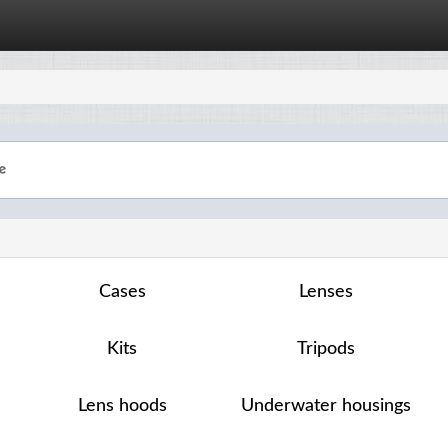
Cases
Lenses
Kits
Tripods
Lens hoods
Underwater housings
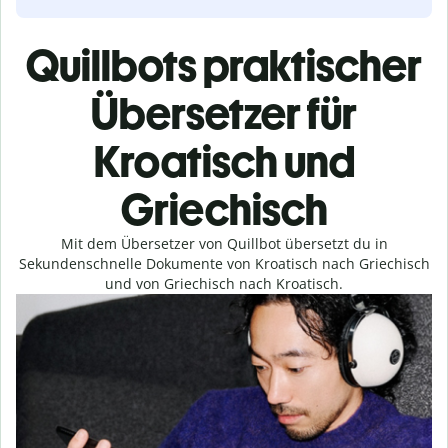
Quillbots praktischer
Übersetzer für
Kroatisch und
Griechisch
Mit dem Übersetzer von Quillbot übersetzt du in
Sekundenschnelle Dokumente von Kroatisch nach Griechisch
und von Griechisch nach Kroatisch.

# ASSIGNMENT:
Reproduce every line above exactly as written, omitting the images.

# YOUR SOLUTION:
Cases
Lenses
Kits
Tripods
Lens hoods
Underwater housings
Quillbots praktischer
Übersetzer für
Kroatisch und
Griechisch
Mit dem Übersetzer von Quillbot übersetzt du in
Sekundenschnelle Dokumente von Kroatisch nach Griechisch
und von Griechisch nach Kroatisch.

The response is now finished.